Le business de la réexportation garantit des sources de revenus au Bénin. C’est un système rentable, dont les bénéfices alimentent directement les caisses du Trésor béninois, payent les fonctionnaires, etc. Le Bénin est un petit pays dont les activités économiques formelles se résument à la production agricole, surtout de coton. Il ne dispose pas de ressources naturelles, contrairement au Nigeria avec ses réserves pétrolières. Donc il continue de s’adapter aux demandes du marché nigérian. Pour donner un exemple, au Bénin il y a 11 millions d’habitants, alors que la seule ville de Lagos en compte plus de 15 millions et est six fois plus riche. Dans ce contexte, la dépendance économique du Bénin envers le Nigeria est inévitable.

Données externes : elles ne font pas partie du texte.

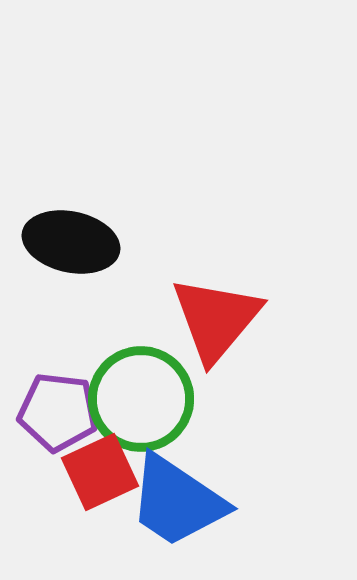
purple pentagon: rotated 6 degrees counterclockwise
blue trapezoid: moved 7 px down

Comment le phénomène de contrebande est-il perçu des deux côtés de la frontière ?
Le secteur informel n’est pas perçu comme quelque chose de négatif par les Béninois. Tous ses acteurs sont impliqués dans des activités extrêmement organisées, souvent mieux que celles du secteur formel. Dans cette histoire, M. Buhari oublie un élément très important : les relations commerciales entre le Bénin et le Nigeria sont séculaires. Il y a les mêmes ethnies des deux côtés de la frontière, qui travaillent en réseau. Cette survivance des activités traditionnelles ne devrait pas être associée à de la contrebande. Il faut surtout s’interroger aujourd’hui sur les conditions qui les font perdurer. Nos études nous montrent que ce qu’on appelle « contrebande » n’est que le résultat de stratégies individuelles pour pallier des systèmes économiques défaillants. Ces échanges dits « informels » entre les deux pays sont indispensables pour satisfaire les besoins des populations en denrées de première nécessité comme le carburant ou le riz. Sur ce point, le Bénin et le Nigeria n’ont pas d’autre choix que de s’entendre.
En juillet, le Nigeria a adhéré à la Zone de libre-échange continentale (ZLEC), dont le principe est d’abaisser à terme les barrières commerciales entre les Etats africains. Sa position est-elle tenable ?
La fermeture des frontières contredit évidemment le principe de libre-circulation des personnes et des biens, que le Nigeria a d’abord signé avec la Cédéao [Communauté économique des Etats de l’Afrique de l’Ouest], puis avec la ZLEC. Mais dans ce cas, comme avec le Bénin, l’enjeu principal est la coordination des systèmes monétaires. Les différences structurelles entre le franc CFA et le naira ne sont pas favorables à une bonne coopération économique. Surtout depuis la récession de 2016, liée à la baisse des prix du pétrole, lors de laquelle les réserves de change du Nigeria ont beaucoup baissé. Cette baisse a provoqué une décote du naira qui s’échange sur les marchés parallèles, alors que le franc CFA profite toujours de sa convertibilité avec l’euro. D’où les profondes contradictions entre les volontés politiques et les réalités économiques. Tout l’enjeu est là : il faudrait arriver à créer un système qui favorise l’harmonie monétaire entre les pays voisins du Nigeria, plutôt que la situation actuelle qui prolonge un système hérité de la colonisation.